Les joueurs de l'équipe nationale doivent être loyaux
Pour Berliner Zeitung, les membres de l'équipe allemande doivent se montrer plus loyaux que ne l'on fait Özil et Gündoğan :
«Il n'est pas ici question d'exiger des membres de la Mannschaft un patriotisme exalté. On ne demande pas à Özil et Gündoğan de souffler dans les voiles du nationalisme qui ressurgit en Allemagne, en Europe et dans le reste du monde. … Et pourtant : on est tout à fait en droit d'attendre des joueurs qui portent le maillot d'un pays et dont il chantent l'hymne (ou ne le chantent pas, en l'occurrence) qu'ils ressentent pour ce pays un certain attachement. Une équipe nationale est bien plus qu'un club. Par ailleurs, l'hymne national célèbre le 'droit et la liberté' - deux valeurs qui n'ont pas vraiment la cote sur les rives du Bosphore actuellement.

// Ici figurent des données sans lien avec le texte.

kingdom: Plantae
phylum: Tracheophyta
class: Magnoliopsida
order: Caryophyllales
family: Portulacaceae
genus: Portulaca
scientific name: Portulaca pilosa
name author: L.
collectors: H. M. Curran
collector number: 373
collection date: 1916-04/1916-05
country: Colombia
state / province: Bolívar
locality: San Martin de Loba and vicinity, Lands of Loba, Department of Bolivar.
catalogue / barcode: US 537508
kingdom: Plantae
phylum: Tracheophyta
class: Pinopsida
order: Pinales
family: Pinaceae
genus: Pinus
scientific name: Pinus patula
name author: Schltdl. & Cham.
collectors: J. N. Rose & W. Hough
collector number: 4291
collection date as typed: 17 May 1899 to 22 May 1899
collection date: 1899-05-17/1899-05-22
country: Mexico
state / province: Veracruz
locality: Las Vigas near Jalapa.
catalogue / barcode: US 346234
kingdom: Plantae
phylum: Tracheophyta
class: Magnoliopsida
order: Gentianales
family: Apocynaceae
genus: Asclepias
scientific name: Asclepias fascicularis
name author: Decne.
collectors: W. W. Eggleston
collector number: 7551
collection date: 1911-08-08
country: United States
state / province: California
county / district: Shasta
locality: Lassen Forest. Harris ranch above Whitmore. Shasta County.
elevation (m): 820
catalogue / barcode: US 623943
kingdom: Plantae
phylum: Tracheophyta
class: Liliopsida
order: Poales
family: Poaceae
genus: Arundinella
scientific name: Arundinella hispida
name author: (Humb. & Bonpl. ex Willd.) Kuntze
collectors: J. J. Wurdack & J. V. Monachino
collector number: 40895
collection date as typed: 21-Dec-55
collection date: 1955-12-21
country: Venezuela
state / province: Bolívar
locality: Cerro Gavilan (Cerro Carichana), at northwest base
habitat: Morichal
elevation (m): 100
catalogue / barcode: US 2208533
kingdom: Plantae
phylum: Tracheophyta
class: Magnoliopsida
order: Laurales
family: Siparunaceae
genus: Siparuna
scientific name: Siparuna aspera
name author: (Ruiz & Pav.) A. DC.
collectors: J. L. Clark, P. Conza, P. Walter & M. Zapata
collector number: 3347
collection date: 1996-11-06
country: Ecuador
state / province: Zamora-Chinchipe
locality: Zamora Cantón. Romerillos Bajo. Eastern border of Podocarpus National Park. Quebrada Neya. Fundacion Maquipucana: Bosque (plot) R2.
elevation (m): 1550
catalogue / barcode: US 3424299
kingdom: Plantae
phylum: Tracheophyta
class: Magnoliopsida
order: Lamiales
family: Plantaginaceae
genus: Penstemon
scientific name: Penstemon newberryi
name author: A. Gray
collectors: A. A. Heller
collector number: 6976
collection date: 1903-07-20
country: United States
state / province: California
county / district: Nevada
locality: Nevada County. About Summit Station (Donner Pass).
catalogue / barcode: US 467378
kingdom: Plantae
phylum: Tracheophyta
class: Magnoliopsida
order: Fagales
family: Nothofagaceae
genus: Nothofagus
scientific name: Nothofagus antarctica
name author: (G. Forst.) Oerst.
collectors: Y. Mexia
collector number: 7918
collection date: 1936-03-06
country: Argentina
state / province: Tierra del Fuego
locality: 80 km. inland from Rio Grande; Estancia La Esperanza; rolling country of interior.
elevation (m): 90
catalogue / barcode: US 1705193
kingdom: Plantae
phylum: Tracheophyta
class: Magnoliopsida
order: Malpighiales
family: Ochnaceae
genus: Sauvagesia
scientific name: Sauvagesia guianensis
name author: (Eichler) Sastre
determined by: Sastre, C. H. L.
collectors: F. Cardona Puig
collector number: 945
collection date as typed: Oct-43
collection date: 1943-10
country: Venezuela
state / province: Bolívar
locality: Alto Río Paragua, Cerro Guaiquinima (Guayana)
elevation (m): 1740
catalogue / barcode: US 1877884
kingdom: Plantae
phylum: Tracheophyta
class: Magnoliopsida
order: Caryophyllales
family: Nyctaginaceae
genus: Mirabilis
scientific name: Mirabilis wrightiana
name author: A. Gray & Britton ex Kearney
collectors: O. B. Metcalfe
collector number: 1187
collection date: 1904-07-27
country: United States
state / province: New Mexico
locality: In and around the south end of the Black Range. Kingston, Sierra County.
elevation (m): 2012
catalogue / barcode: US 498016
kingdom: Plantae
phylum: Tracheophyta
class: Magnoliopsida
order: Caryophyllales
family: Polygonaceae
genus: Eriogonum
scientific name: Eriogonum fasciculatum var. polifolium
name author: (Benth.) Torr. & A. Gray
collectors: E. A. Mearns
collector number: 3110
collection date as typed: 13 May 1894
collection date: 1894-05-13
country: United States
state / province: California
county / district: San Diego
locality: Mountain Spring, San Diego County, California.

Si les deux joueurs rappelés à l'ordre sont incapables de ressentir cet attachement et si leur cœur bat pour la Turquie, ils ne devraient pas faire partie de l'équipe allemande.»
Deux poids, deux mesures
Die Presse pointe pour sa part l'hypocrisie de la critique adressée aux joueurs d'origine turque de la Mannschaft :
«Il va sans dire qu'il n'était pas très intelligent de la part d'Özil et de Gündoğan de se laisser instrumentaliser par Erdoğan dans le cadre de sa campagne électorale. … Dans le régime qu'il dirige, une foule de journalistes, de politiques d'opposition et d'autres indésirables ont été arrêtés pour des accusations sans teneur. La Turquie ne cesse de s'éloigner des normes d'une démocratie et d'un Etat de droit. Et pourtant, la critique qui bouillonne en Allemagne contre Özil et Gündoğan a aussi quelque chose d'extrêmement sournois. On reproche aux deux footballeurs d'avoir fait des courbettes à un despote. Or jusqu'à récemment, l'armée de ce même despote était approvisionnée en armes et en matériel par des entreprises d'armement allemandes. Et c'est avec ce despote qu'elle mène des négociations politiques.»